EXERCISE BRIEF
In your reply, reproduce every line of the data without any alteration.

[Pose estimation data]

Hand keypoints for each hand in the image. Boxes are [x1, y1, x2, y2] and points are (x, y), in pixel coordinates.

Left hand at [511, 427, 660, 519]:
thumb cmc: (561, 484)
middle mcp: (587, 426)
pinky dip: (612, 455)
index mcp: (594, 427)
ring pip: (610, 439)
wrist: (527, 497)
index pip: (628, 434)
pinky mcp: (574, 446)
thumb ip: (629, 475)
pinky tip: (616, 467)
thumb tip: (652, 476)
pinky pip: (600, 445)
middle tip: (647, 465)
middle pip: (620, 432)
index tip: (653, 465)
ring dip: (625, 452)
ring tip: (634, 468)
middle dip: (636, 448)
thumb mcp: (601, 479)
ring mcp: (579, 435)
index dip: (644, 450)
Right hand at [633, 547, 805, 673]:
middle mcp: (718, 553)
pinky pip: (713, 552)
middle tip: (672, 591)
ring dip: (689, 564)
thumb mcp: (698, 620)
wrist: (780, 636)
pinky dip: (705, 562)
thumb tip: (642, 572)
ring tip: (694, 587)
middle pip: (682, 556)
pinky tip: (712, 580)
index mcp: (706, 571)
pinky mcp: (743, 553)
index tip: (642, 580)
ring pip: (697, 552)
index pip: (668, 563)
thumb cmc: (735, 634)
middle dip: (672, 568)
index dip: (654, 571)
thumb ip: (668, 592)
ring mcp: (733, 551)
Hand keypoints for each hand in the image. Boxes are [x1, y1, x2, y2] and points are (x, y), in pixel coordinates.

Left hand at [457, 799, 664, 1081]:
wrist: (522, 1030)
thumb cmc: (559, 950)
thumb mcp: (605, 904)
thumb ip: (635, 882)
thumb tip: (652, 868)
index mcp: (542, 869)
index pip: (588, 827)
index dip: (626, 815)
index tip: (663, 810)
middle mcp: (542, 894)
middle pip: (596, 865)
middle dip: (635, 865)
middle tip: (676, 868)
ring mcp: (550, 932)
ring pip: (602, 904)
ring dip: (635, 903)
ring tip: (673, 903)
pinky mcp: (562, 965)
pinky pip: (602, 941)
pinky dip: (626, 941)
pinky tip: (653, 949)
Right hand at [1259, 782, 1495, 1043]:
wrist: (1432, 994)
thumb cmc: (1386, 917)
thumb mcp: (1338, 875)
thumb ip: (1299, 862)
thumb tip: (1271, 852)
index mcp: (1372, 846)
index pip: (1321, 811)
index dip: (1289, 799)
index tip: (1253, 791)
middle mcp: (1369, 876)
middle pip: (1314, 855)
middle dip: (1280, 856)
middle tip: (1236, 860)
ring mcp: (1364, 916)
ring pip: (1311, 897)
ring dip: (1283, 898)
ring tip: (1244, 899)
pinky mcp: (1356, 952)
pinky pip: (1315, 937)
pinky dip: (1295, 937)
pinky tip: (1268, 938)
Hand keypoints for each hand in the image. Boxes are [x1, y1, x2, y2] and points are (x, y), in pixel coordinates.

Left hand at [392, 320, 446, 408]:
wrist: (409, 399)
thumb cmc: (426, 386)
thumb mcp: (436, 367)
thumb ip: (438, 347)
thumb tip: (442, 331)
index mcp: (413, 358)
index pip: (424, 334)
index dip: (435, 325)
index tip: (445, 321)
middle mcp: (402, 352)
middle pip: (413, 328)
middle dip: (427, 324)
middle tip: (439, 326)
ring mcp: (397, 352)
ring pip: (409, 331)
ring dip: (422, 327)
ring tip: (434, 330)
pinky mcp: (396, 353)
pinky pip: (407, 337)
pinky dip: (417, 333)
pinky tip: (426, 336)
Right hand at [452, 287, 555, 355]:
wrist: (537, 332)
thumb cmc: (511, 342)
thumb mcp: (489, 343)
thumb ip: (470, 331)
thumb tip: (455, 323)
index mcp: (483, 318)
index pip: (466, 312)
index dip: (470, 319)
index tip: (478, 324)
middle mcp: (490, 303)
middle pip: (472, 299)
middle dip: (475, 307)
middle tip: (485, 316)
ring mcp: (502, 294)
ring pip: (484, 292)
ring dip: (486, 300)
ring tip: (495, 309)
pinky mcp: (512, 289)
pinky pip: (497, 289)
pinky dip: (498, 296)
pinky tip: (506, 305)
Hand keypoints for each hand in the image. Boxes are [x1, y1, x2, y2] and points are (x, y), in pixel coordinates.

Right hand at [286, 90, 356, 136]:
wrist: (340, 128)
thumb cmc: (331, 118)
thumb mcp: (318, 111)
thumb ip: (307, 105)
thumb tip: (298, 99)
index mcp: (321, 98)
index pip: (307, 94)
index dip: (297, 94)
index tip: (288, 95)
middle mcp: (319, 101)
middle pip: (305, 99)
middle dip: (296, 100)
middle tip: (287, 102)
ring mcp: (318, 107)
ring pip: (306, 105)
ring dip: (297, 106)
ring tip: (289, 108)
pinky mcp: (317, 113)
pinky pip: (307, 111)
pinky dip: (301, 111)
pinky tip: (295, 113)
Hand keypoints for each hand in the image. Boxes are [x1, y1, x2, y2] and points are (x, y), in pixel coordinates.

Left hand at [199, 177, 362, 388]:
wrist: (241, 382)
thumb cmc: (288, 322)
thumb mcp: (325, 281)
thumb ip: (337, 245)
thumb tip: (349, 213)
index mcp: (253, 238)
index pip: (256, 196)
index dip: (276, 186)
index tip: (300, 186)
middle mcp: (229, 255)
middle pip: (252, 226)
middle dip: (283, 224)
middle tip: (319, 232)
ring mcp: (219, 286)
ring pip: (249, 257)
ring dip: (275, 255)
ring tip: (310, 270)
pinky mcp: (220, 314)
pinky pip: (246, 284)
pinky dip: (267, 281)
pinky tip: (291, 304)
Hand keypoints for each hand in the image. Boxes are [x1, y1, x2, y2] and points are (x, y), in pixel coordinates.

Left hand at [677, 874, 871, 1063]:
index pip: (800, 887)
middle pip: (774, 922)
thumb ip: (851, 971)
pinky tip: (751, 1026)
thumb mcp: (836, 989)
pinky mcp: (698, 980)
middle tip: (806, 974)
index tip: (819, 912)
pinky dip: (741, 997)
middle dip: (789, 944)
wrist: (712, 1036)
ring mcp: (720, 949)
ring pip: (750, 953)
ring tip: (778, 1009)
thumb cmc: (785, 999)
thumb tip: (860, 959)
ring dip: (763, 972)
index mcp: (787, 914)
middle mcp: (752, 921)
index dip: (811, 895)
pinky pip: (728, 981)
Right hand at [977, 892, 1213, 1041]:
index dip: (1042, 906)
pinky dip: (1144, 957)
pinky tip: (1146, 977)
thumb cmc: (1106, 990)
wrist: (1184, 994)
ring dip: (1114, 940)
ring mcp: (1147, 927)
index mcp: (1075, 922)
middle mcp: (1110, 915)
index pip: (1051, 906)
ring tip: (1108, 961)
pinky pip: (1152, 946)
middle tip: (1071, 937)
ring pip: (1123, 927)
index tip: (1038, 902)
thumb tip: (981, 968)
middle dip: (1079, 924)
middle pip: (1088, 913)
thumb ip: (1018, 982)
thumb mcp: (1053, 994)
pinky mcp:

WRITTEN RESPONSE
Hand keypoints for each hand in the image. Boxes are [x1, y1, x2, y2] and points are (x, y), in pixel coordinates.

Left hand at [511, 427, 660, 519]:
thumb cmc: (561, 484)
middle mcp: (587, 426)
pinky dip: (612, 455)
index mcp: (594, 427)
ring pip: (610, 439)
wrist: (527, 497)
index pip: (628, 434)
pinky mcp: (574, 446)
thumb ip: (629, 475)
pinky tip: (616, 467)
thumb tip: (652, 476)
pinky pip: (600, 445)
middle tip: (647, 465)
middle pip: (620, 432)
index tip: (653, 465)
ring dip: (625, 452)
ring tip: (634, 468)
middle dip: (636, 448)
thumb mcp: (601, 479)
ring mcp: (579, 435)
index dip: (644, 450)
Right hand at [633, 547, 805, 673]:
middle mcp: (718, 553)
pinky pip: (713, 552)
middle tip: (672, 591)
ring dip: (689, 564)
thumb mcp: (698, 620)
wrist: (780, 636)
pinky dip: (705, 562)
thumb tip: (642, 572)
ring tip: (694, 587)
middle pip: (682, 556)
pinky tip: (712, 580)
index mcp: (706, 571)
pinky mcp: (743, 553)
index tip: (642, 580)
ring pip: (697, 552)
index pip: (668, 563)
thumb cmc: (735, 634)
middle dip: (672, 568)
index dip: (654, 571)
thumb ip: (668, 592)
ring mcp: (733, 551)
Hand keypoints for each hand in the image. Boxes are [x1, y1, x2, y2] and points are (x, y), in pixel coordinates.

Left hand at [457, 799, 664, 1081]:
wrist: (522, 1030)
thumb cmc: (559, 950)
thumb mcp: (605, 904)
thumb ip: (635, 882)
thumb tip: (652, 868)
index mcp: (542, 869)
index pip: (588, 827)
index dip: (626, 815)
index tip: (663, 810)
middle mcp: (542, 894)
middle pip: (596, 865)
middle dip: (635, 865)
middle tip: (676, 868)
ring mcp: (550, 932)
ring pip: (602, 904)
ring dip: (635, 903)
ring tip: (673, 903)
pinky mcp: (562, 965)
pinky pip: (602, 941)
pinky dip: (626, 941)
pinky tip: (653, 949)
Right hand at [1259, 782, 1495, 1043]:
wrist: (1432, 994)
thumb cmc: (1386, 917)
thumb mcp: (1338, 875)
thumb ip: (1299, 862)
thumb tip: (1271, 852)
index mcp: (1372, 846)
index pip: (1321, 811)
index dip: (1289, 799)
index tip: (1253, 791)
middle mcp: (1369, 876)
middle pip: (1314, 855)
middle dip: (1280, 856)
middle tip: (1236, 860)
ring mcp: (1364, 916)
ring pip: (1311, 897)
ring dip: (1283, 898)
ring tip: (1244, 899)
pinky mcp: (1356, 952)
pinky pip: (1315, 937)
pinky dip: (1295, 937)
pinky tip: (1268, 938)
Hand keypoints for each hand in the image. Boxes are [x1, y1, x2, y2] and points are (x, y), in pixel coordinates.

Left hand at [392, 320, 446, 408]:
wrist: (409, 399)
thumb cmc: (426, 386)
thumb mcp: (436, 367)
thumb ip: (438, 347)
thumb tip: (442, 331)
index mcp: (413, 358)
index pip: (424, 334)
index dip: (435, 325)
index tip: (445, 321)
middle mcp: (402, 352)
middle pip: (413, 328)
middle dip: (427, 324)
middle tip: (439, 326)
ring mcp: (397, 352)
ring pip: (409, 331)
ring dip: (422, 327)
ring tip: (434, 330)
pinky mcp: (396, 353)
pinky pip: (407, 337)
pinky dip: (417, 333)
pinky tip: (426, 336)
Right hand at [452, 287, 555, 355]:
wrist: (537, 332)
thumb cmc: (511, 342)
thumb mcp: (489, 343)
thumb ip: (470, 331)
thumb tip: (455, 323)
index mcp: (483, 318)
index pip: (466, 312)
index dip: (470, 319)
index tip: (478, 324)
middle mcp: (490, 303)
middle pip: (472, 299)
middle dip: (475, 307)
middle tip: (485, 316)
ring mcp: (502, 294)
ring pip: (484, 292)
ring dip: (486, 300)
ring tip: (495, 309)
pinky mcp: (512, 289)
pinky pip: (497, 289)
pinky dip: (498, 296)
pinky tip: (506, 305)
Hand keypoints for each hand in the image. Boxes are [x1, y1, x2, y2] and points are (x, y), in pixel coordinates.

Right hand at [286, 90, 356, 136]:
wrist: (340, 128)
thumb cmc: (331, 118)
thumb mcp: (318, 111)
thumb ip: (307, 105)
thumb tip: (298, 99)
index mcp: (321, 98)
index pip: (307, 94)
index dip: (297, 94)
index tip: (288, 95)
middle mcp: (319, 101)
middle pip: (305, 99)
middle dip: (296, 100)
middle tip: (287, 102)
ring mcp: (318, 107)
ring pip: (306, 105)
ring dip: (297, 106)
ring tip: (289, 108)
pinky mcp: (317, 113)
pinky pip: (307, 111)
pinky dip: (301, 111)
pinky tip: (295, 113)
Hand keypoints for each hand in the image. Boxes are [x1, y1, x2, y2] and points are (x, y), in pixel coordinates.

Left hand at [199, 177, 362, 388]:
wrist: (241, 382)
thumb cmc: (288, 322)
thumb mcp: (325, 281)
thumb ip: (337, 245)
thumb tip: (349, 213)
index mcp: (253, 238)
index pip: (256, 196)
index dip: (276, 186)
index tip: (300, 186)
middle mcp: (229, 255)
middle pip: (252, 226)
middle dip: (283, 224)
middle tip: (319, 232)
ring mcp: (219, 286)
ring pip: (249, 257)
ring dip: (275, 255)
ring tip: (310, 270)
pinky mcp: (220, 314)
pinky pip: (246, 284)
pinky dip: (267, 281)
pinky tip: (291, 304)
Hand keypoints for each hand in the image. Boxes are [x1, y1, x2, y2] and points are (x, y), in pixel coordinates.

Left hand at [677, 874, 871, 1063]:
index pip: (800, 887)
middle pip: (774, 922)
thumb ip: (851, 971)
pinky tip: (751, 1026)
thumb mcp: (836, 989)
pinky mcp: (698, 980)
middle tip: (806, 974)
index tip: (819, 912)
pinky dip: (741, 997)
middle dip: (789, 944)
wrist: (712, 1036)
ring mcp: (720, 949)
ring pip: (750, 953)
ring tip: (778, 1009)
thumb cmc: (785, 999)
thumb tip: (860, 959)
ring dip: (763, 972)
index mcp: (787, 914)
middle mcp: (752, 921)
index dip: (811, 895)
pinky pip: (728, 981)
Right hand at [977, 892, 1213, 1041]:
index dip: (1042, 906)
pinky dip: (1144, 957)
pinky tip: (1146, 977)
thumb cmc: (1106, 990)
wrist: (1184, 994)
ring dip: (1114, 940)
ring mcp: (1147, 927)
index mcp: (1075, 922)
middle mcp: (1110, 915)
index pip: (1051, 906)
ring tip: (1108, 961)
pinky pip: (1152, 946)
middle tip: (1071, 937)
ring pip: (1123, 927)
index tip: (1038, 902)
thumb tip: (981, 968)
middle dip: (1079, 924)
middle pip: (1088, 913)
thumb ip: (1018, 982)
thumb mcp: (1053, 994)
pinky mcp:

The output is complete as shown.